Credit: Courtesy | Cal Poly Athletics

Cal Poly Men’s Basketball returned to the States with two wins and two losses following their 2019 Tour of London Sept. 1-9.

The trip not only kicked off the 2019 competitive schedule for the Mustangs, but served as John Smith’s inaugural set of games as Cal Poly Men’s Basketball head coach. The nine-day, four-game trip included games against three professional basketball teams from the British Basketball League (BBL) and National League Division 1. Comprised of 12 teams, the BBL is the top level of competition across England and Scotland.

Foreign tours are allowed once every fours years per NCAA regulation. And while the end goal of every game is to ultimately win, the tour offered a special opportunity for growth against top-level talent across London. However, for a program with three new coaches and six new players, the tour also provided a chance for trial and error.

“The way we went about [winning] was trying to see what we have,” Smith said. “But, I think we got better every single game and we learned a lot about our team.”

In total, Smith said he played 14 players and started a different lineup in almost every game.

“But, to play three pro teams and come away with two wins, I think that speaks volumes to where we have a chance to go,” Smith said.
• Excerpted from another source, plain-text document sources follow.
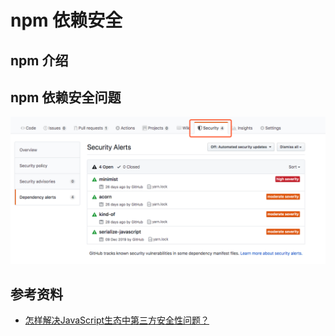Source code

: # npm 依赖安全

## npm 介绍

## npm 依赖安全问题

![npm-security](../../.vuepress/public/images/2020-05-01-14-48-00-npm-security-1.png)

## 参考资料

- [怎样解决JavaScript生态中第三方安全性问题？](https://mp.weixin.qq.com/s/4VjxLQQB5QeYZyqlxAqvVw)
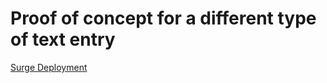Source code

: # Proof of concept for a different type of text entry

[Surge Deployment](https://labored-sand.surge.sh/)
The Mustangs collected their first win in a 81-69 victory against BBL member Surrey Scorchers. Junior forward Nolan Taylor recorded a team-high of 15 points en route to the opening victory. Freshman forward Alimamy Koroma secured a team-high eight rebounds for the Mustangs, while guards Keith Smith and Junior Ballard added 10 points each.

Cal Poly carried their winning momentum into the second game of the tour with a 75-61 victory over Barking Abbey Academy U-19s. Taylor notched a team-high for a second time with a performance of 13 points, while freshman guard Colby Rogers added 11 points in the win.

However, the second half of the London tour was not as fortunate for the Mustangs as they approached their biggest threat of the trip: defending BBL Champions London Lions.

“[London Lions] had about three guys on that team that probably could play in the NBA,” Smith said. “So we played some guys that had a great deal of experience and knew how to play with patience, knew how to play with physicality and through physicality.”

While Cal Poly dropped game three in a 89-71 loss to the Lions, Smith said the team learned a lot from the defeat.

Taylor, who spent last season as a redshirt due to NCAA transfer regulations, once again led the offensive output for the Mustangs. The graduate transfer led in scoring for the third consecutive game with a performance of 19 points and 12 rebounds.

While Taylor attributed his performance throughout the tour to good preparation on the court, he also pointed out room for improvement in his play. Taylor also credited his teammates and coaches for putting him in positions to be successful.

“[Taylor] was our most consistent guy and he’s been our most vocal leader and one of our hardest workers, so I wasn’t too surprised at the outcome he had there,” Smith said. “I’m looking forward to coaching him these next few years.”

In the final game of the tour, Cal Poly was defeated by Solent Kestrels in a tight 93-90 overtime loss. While Cal Poly lost by just three points, the team put together an admirable comeback effort by producing a 12-2 run in the final minutes of regulation. The scoring drive was capped by a Cal Poly free throw to tie the game at 80-80 with two seconds remaining. The Solent Kestrels eventually came out on top after gaining the lead with just 13 seconds remaining in overtime.

“It showed our resiliency, which is one of our team’s core values,” Taylor said. “It was a stinger to lose, but it showed what we can be.”

With Cal Poly’s first set of non-conference games behind them, Smith said the team plans to build on what they learned in London. And while conference play is still months away, the team already has its eyes set on being a threat to the Big West Conference.

“Obviously we have to take those baby steps to get there, but ultimately we want to be at the top of the conference and give ourselves an opportunity to be in the NCAA Tournament,” Taylor said. “I think it’s established that the Big West Championship is very realistic, and we will get there.”